_What the task requires_
Find each line of the material that contains the word "ilaç" and copy those lines.

_Supplied entries_
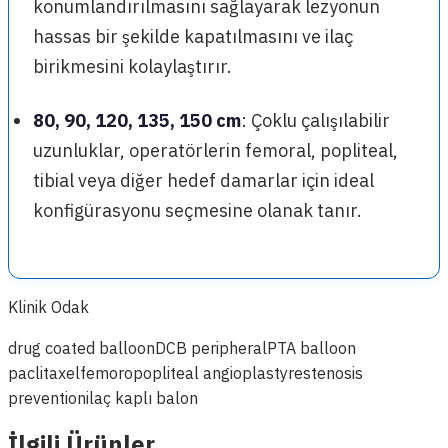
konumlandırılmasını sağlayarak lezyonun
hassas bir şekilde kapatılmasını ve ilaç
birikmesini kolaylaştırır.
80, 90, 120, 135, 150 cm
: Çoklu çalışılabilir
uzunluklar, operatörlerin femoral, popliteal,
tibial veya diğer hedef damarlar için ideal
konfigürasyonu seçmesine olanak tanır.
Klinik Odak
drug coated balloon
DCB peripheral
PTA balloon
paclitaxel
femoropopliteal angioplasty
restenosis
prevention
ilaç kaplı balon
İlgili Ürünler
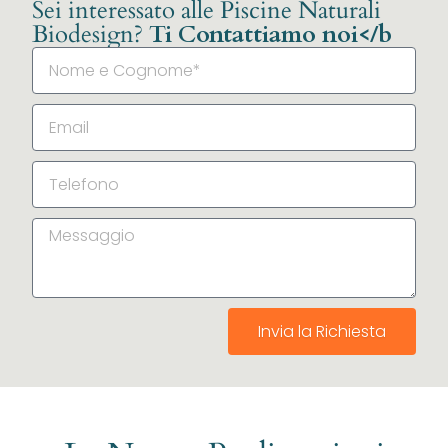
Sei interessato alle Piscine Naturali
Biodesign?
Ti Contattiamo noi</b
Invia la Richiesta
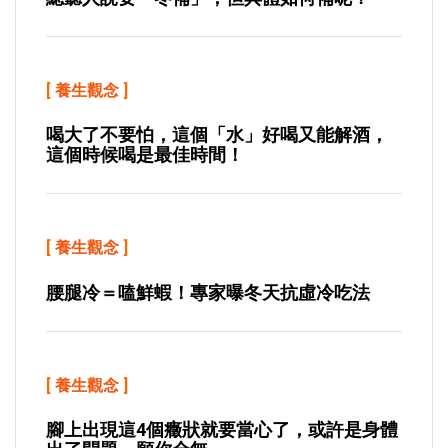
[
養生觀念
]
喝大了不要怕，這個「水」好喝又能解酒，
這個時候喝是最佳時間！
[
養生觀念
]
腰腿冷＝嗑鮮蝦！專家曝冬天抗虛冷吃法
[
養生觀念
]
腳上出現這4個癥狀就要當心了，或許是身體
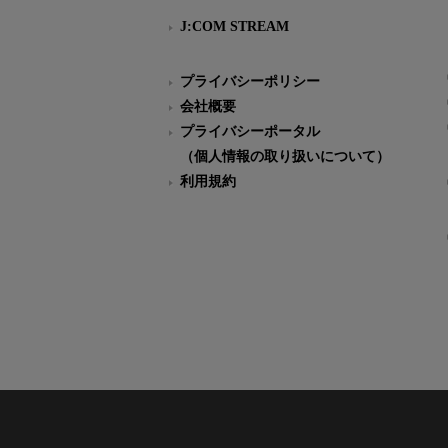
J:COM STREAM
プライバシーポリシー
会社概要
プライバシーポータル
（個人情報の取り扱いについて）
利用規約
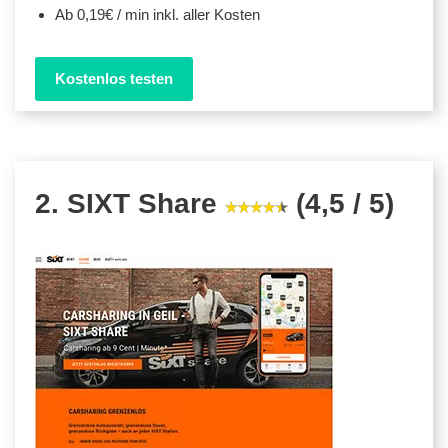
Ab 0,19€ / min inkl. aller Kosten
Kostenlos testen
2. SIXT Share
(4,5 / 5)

_Solution to this exercise_
hassas bir şekilde kapatılmasını ve ilaç
ilaç kaplı balon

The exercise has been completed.